I've decided to do NaBloPoMo again, for the first time in a couple of years. I may or may not follow the prompts. Today has been difficult for me, and I wonder if I'm really the best person to answer the following question:
Day one: When you're having a bad day with your mental health, what do you do to help yourself?
Honestly? This is incredibly complicated for me, and difficult to answer. There are some days when I coast right on through, and then others when I hit a wall, and am in a great deal of pain. Some things do help. I take medications for my overall well-being, but I still feel things pretty deeply, in a situational sense.
Right now, I feel like I am trying to transition back into living, after dealing with two entire seasons of insomnia that got so bad, I was falling down, having vertigo, and my heart was starting to do scary things. The medications addressed some of that, and I have been starting to sleep a bit more regularly. I have also had to let go of some stressors that I simply can't handle right now, and fell less comfortable sharing, because they are things a "typical" person would probably just take in their stride. I have a lot of issues with that, and feel a pretty great sense of failure as a result. I feel like there is so much I should be doing, but when I try, I go into fight or flight, can't sleep, and the cycle presents itself, all over again. It's true that the medication has helped a lot with this, but I am still not in a place where I can necessarily trust things. It's still way too new. I haven't yet experienced a relapse, but that does not mean it's impossible.
Anyway, there are some things that even I do at times to make myself feel better.
1. Distract. Find something to do that has your mind go somewhere other than the problem you are focused on. Sometimes even just going into a different room and doing a chore can help.
Go for a walk.
Play a game.
Watch a video.
These all can help. Sort of. Unless things are really bad, in which case I then associate that activity with how it did not help. Trauma is a bit different than chemical depression, and they really should be treated differently. One thing to understand about trauma: There is no switch you can just flip to make yourself stop feeling pain. Sometimes you just have to sit with it, write about it, or hope it passes. And sometimes, you can't be that positive ray of sunshine people expect. This is when you discover who your real friends are, though, because there will be those who judge you, talk about you behind your back, dismiss you, try to shame you into feeling better, or using treatment that worked for them to combat a different condition, etc., etc., ad nauseum. Not everyone is going to understand it, and until they go through something similar, they may not.
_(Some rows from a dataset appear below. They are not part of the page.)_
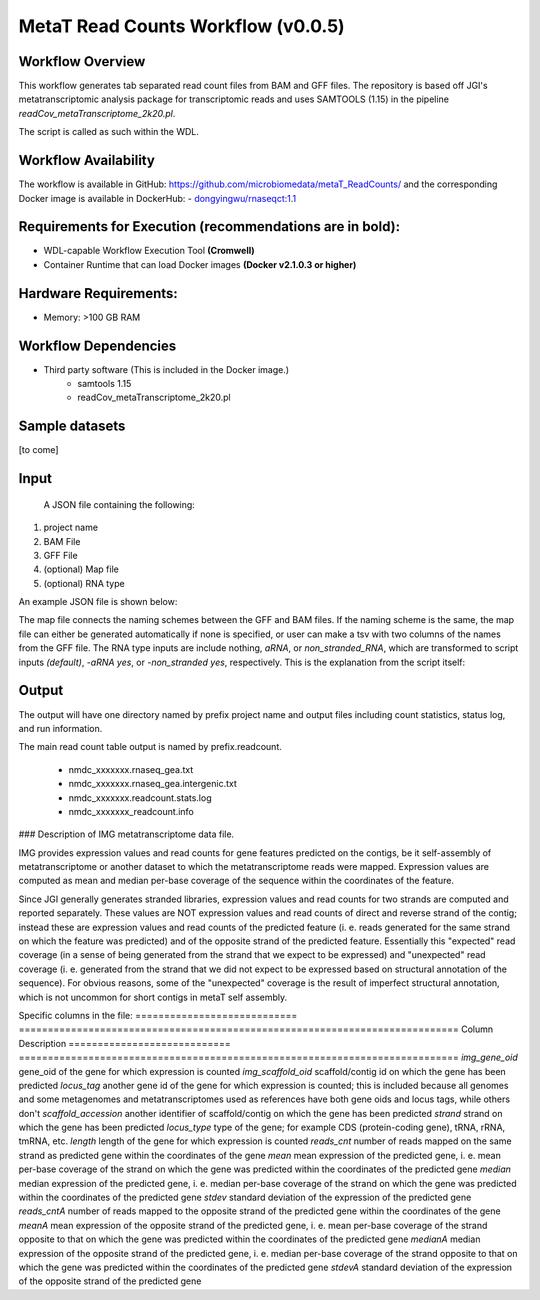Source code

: MetaT Read Counts Workflow (v0.0.5)
=============================

.. image:: mt_rc_workflow2024.png
   :align: center
   :scale: 50%


Workflow Overview
-----------------
This workflow generates tab separated read count files from BAM and GFF files. 
The repository is based off JGI's metatranscriptomic analysis package for transcriptomic reads and uses SAMTOOLS (1.15) in the pipeline `readCov_metaTranscriptome_2k20.pl`.

The script is called as such within the WDL.

.. code-block:: 
   readCov_metaTranscriptome_2k20.pl \
         -b ~{bam} \       # input BAM
         -m ~{map} \       # map file auto generated or user upload
         -g ~{gff} \       # input GFF
         -o ~{out} \       # prefix for output files (project ID)
         ~{rna_type}       # left blank, '-aRNA yes', or '-non_stranded yes'


Workflow Availability
---------------------
The workflow is available in GitHub: https://github.com/microbiomedata/metaT_ReadCounts/ and the corresponding Docker image is available in DockerHub: 
- `dongyingwu/rnaseqct:1.1 <https://hub.docker.com/r/dongyingwu/rnaseqct>`_


Requirements for Execution (recommendations are in bold):  
---------------------------------------------------------

- WDL-capable Workflow Execution Tool **(Cromwell)**
- Container Runtime that can load Docker images **(Docker v2.1.0.3 or higher)**

Hardware Requirements: 
----------------------
- Memory: >100 GB RAM

Workflow Dependencies
---------------------
- Third party software (This is included in the Docker image.)  
   - samtools 1.15
   - readCov_metaTranscriptome_2k20.pl


Sample datasets
---------------
[to come]


Input
------
 A JSON file containing the following: 

1. project name 
2. BAM File 
3. GFF File
4. (optional) Map file
5. (optional) RNA type

An example JSON file is shown below:

.. code-block:: JSON
   {
      "readcount.proj_id":"nmdc:xxxxxxx",
      "readcount.bam": "./test_files/nmdc_xxxxxxx_pairedMapped_sorted.bam",
      "readcount.gff": "./test_files/nmdc_xxxxxxx_functional_annotation.gff",
      "readcount.rna_type": "aRNA",
      "readcount.map": "./test_files/mapfile.map"
   }


The map file connects the naming schemes between the GFF and BAM files. If the naming scheme is the same, the map file can either be generated automatically if none is specified, or user can make a tsv with two columns of the names from the GFF file. 
The RNA type inputs are include nothing, `aRNA`, or `non_stranded_RNA`, which are transformed to script inputs `(default)`, `-aRNA yes`, or `-non_stranded yes`, respectively. This is the explanation from the script itself:

.. code-block:: 
    -aRNA: yes (means use antisense reads during counting,default no)
    -non_stranded: yes (for cDNA input, default no, override "-aRNA yes" if "-non_stranded yes")



Output
------

The output will have one directory named by prefix project name and output files including count statistics, status log, and run information. 

The main read count table output is named by prefix.readcount. 
 
 - nmdc_xxxxxxx.rnaseq_gea.txt
 - nmdc_xxxxxxx.rnaseq_gea.intergenic.txt
 - nmdc_xxxxxxx.readcount.stats.log
 - nmdc_xxxxxxx_readcount.info


### Description of IMG metatranscriptome data file.

IMG provides expression values and read counts for gene features predicted on the contigs, be it self-assembly of metatranscriptome or another dataset to which the metatranscriptome reads were mapped. Expression values are computed as mean and median per-base coverage of the sequence within the coordinates of the feature.

Since JGI generally generates stranded libraries, expression values and read counts for two strands are computed and reported separately. These values are NOT expression values and read counts of direct and reverse strand of the contig; instead these are expression values and read counts of the predicted feature (i. e. reads generated for the same strand on which the feature was predicted) and of the opposite strand of the predicted feature. Essentially this "expected" read coverage (in a sense of being generated from the strand that we expect to be expressed) and "unexpected" read coverage (i. e. generated from the strand that we did not expect to be expressed based on structural annotation of the sequence). For obvious reasons, some of the "unexpected" coverage is the result of imperfect structural annotation, which is not uncommon for short contigs in metaT self assembly.

Specific columns in the file:
============================ ============================================================================
Column                        Description
============================ ============================================================================
`img_gene_oid`                gene_oid of the gene for which expression is counted
`img_scaffold_oid`            scaffold/contig id on which the gene has been predicted
`locus_tag`                   another gene id of the gene for which expression is counted; this is included because all genomes and some metagenomes and metatranscriptomes used as references have both gene oids and locus tags, while others don't
`scaffold_accession`          another identifier of scaffold/contig on which the gene has been predicted
`strand`                      strand on which the gene has been predicted
`locus_type`                  type of the gene; for example CDS (protein-coding gene), tRNA, rRNA, tmRNA, etc.
`length`                      length of the gene for which expression is counted
`reads_cnt`                   number of reads mapped on the same strand as predicted gene within the coordinates of the gene
`mean`                        mean expression of the predicted gene, i. e. mean per-base coverage of the strand on which the gene was predicted within the coordinates of the predicted gene
`median`                       median expression of the predicted gene, i. e. median per-base coverage of the strand on which the gene was predicted within the coordinates of the predicted gene
`stdev`                       standard deviation of the expression of the predicted gene
`reads_cntA`                  number of reads mapped to the opposite strand of the predicted gene within the coordinates of the gene
`meanA`                       mean expression of the opposite strand of the predicted gene, i. e. mean per-base coverage of the strand opposite to that on which the gene was predicted within the coordinates of the predicted gene
`medianA`                     median expression of the opposite strand of the predicted gene, i. e. median per-base coverage of the strand opposite to that on which the gene was predicted within the coordinates of the predicted gene
`stdevA`                      standard deviation of the expression of the opposite strand of the predicted gene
Must be really nice for those people. But one thing that helps with all of that is remembering something I read from "The Four Agreements", by Don Miguel Ruiz. And that is (paraphrased,) another person's behaviour is not about you. It is about them.
2. Comedy. Little know fact about us funny people: a good number of us are severely depressed. This is how we sometimes get ourselves out of the funk. If we can find one thing to grab onto, it can be that horse that we ride out of the room full of shit.
3. Medication. Not everyone is going to believe that what I take is medication, because I do this with an amino acid therapy, rather than your typical meds. In my experience, they really do work. They are fucking expensive, but they work. I have very pertinent, personal reasons for this, having to do with a family history of suicide as a reaction to psych meds, as well as my own history of terrible reactions to psych meds, that have affected vital organs. They scare me more than the PTSD does.
And if you know me, you know.
Some might use what I have written above to throw all of this back into my face, and dismiss it. But the fact is, people still feel things when they are on medication. They are still affected by situational bullshit. I do know that what I have been taking has helped me greatly. I have gone from absolutely needing to scream and cry, to feeling even tempered, but still able to feel the pain of a situation when there is pain in a situation. And I have been sleeping again. I call it a win.
Anyway, whew. This one was difficult for me to write. But hopefully it explains a few things.